*Exercise material*:
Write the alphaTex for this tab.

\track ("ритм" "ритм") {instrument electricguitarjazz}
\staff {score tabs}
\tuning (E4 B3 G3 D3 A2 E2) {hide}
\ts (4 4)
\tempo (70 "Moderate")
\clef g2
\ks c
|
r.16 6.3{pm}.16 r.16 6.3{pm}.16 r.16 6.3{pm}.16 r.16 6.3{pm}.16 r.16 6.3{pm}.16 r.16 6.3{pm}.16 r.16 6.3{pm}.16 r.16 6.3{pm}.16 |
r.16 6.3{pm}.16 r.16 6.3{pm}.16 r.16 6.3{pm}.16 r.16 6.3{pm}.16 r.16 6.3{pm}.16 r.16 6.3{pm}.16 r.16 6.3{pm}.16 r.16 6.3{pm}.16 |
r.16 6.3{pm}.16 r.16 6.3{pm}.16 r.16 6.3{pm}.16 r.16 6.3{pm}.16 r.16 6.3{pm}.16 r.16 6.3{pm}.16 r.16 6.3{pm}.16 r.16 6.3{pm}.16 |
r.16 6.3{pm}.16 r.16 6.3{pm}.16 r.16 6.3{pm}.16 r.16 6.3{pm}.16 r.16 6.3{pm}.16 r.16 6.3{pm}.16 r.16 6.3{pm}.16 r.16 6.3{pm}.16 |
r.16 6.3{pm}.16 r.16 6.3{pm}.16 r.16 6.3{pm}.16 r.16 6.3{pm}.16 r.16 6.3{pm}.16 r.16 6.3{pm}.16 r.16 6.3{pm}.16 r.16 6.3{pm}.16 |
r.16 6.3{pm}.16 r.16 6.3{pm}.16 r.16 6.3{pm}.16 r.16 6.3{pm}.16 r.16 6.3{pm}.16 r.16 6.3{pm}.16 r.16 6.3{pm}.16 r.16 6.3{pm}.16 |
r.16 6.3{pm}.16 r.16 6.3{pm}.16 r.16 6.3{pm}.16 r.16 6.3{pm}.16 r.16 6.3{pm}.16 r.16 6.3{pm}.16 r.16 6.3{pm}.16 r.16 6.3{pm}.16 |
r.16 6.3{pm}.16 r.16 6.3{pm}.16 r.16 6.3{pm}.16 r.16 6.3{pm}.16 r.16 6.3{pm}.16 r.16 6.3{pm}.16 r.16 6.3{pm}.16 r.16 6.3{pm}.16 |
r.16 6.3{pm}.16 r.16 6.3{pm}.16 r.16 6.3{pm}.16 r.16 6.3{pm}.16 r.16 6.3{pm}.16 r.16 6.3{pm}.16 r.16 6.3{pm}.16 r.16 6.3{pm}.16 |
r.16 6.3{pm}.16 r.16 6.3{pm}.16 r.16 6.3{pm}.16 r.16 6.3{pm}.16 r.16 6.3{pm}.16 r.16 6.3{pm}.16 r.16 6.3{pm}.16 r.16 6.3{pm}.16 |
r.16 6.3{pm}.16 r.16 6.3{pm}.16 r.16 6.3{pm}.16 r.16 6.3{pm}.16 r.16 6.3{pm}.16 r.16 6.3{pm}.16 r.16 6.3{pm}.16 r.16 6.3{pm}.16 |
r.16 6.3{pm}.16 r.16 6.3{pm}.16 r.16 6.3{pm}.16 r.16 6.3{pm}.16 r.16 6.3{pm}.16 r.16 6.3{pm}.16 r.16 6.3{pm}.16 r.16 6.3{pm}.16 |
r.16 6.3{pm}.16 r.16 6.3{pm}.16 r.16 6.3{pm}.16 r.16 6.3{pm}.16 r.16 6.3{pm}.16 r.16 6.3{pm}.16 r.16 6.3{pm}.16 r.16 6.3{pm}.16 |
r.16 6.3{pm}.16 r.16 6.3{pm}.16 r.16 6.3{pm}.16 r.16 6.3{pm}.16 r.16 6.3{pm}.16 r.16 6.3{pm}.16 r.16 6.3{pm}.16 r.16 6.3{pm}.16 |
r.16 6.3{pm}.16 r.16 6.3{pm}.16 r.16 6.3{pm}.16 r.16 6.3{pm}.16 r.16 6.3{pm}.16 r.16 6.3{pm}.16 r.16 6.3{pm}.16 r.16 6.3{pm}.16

*Instructions for the task*:
Return each line of the material above that contains the string "electricguitarjazz", copied unchanged.

*Expected output*:
\track ("ритм" "ритм") {instrument electricguitarjazz}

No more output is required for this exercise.